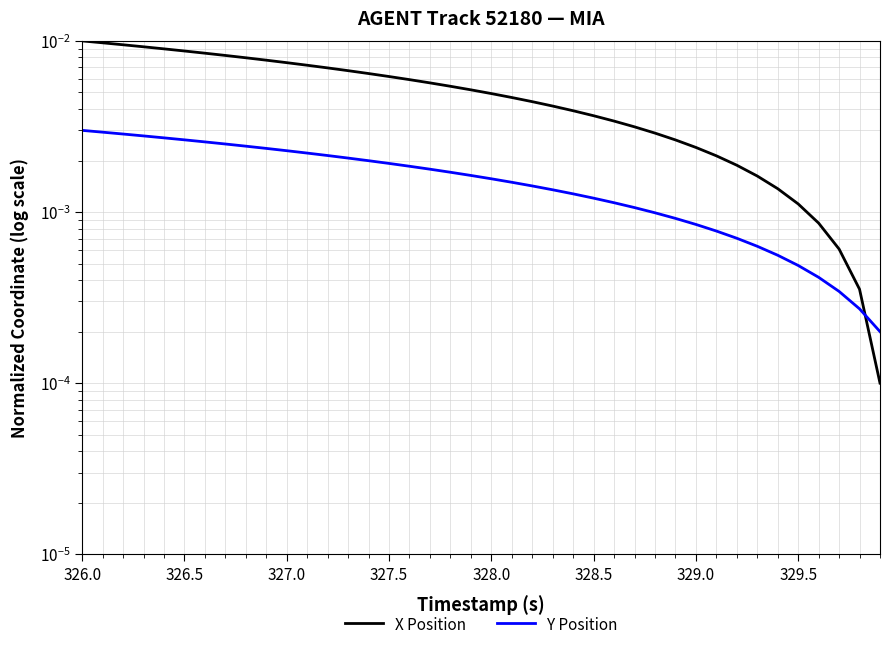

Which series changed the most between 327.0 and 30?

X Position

○ ○ ○ ○ ○ ○ ○

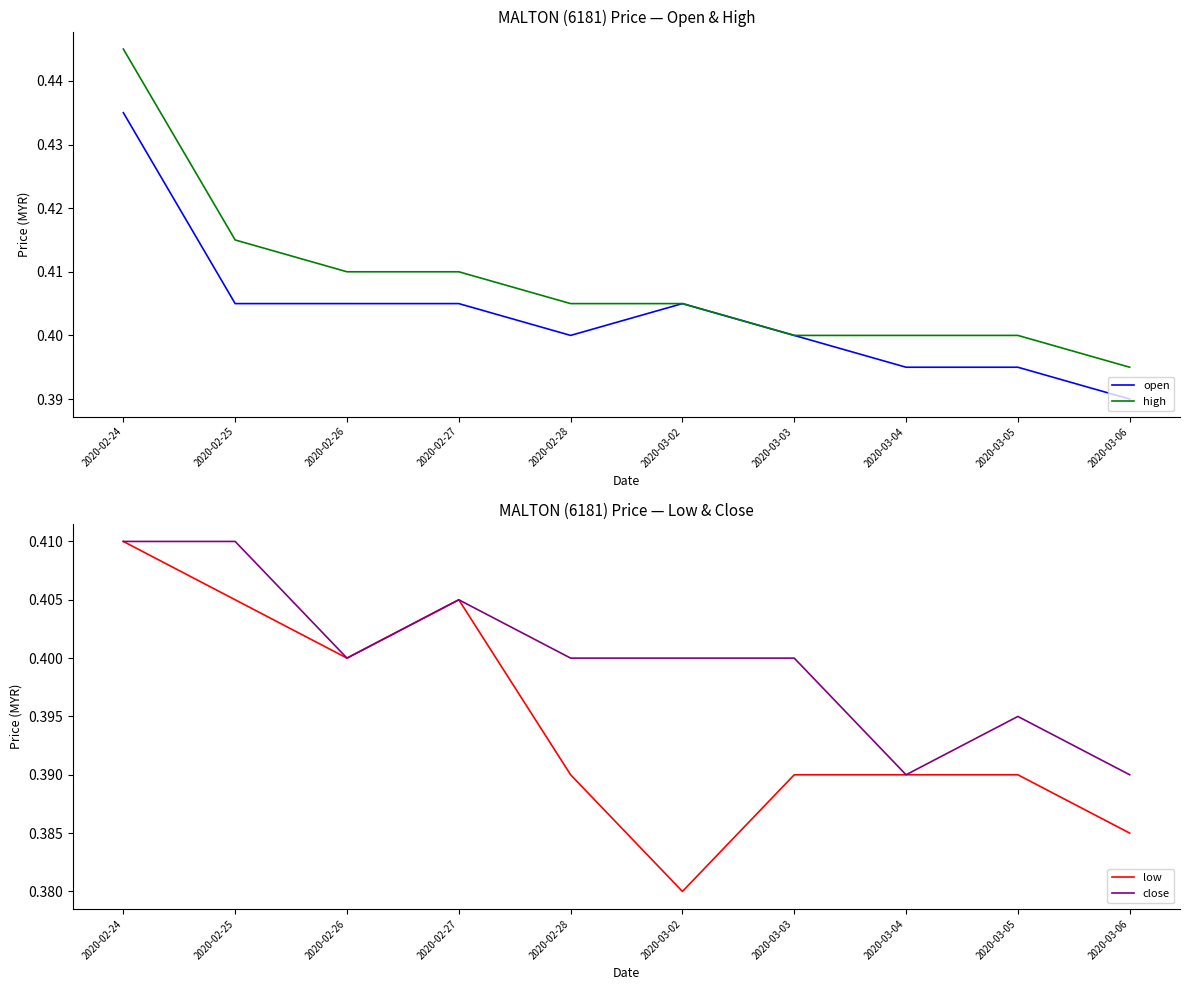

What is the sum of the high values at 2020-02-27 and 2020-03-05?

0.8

○ ○ ○ ○ ○ ○ ○

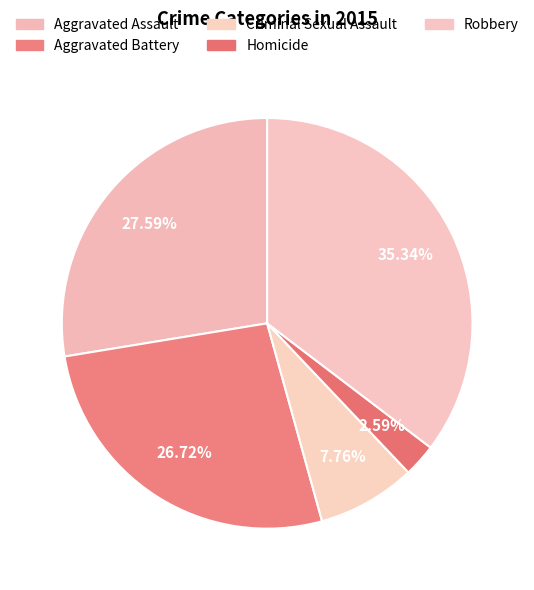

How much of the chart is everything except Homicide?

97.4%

○ ○ ○ ○ ○ ○ ○

— YOUR INSTRUCTIONS —
State how many lines in the entries above contain the word "What". Reply with the number alone.

— SOLUTION TO THIS TASK —
1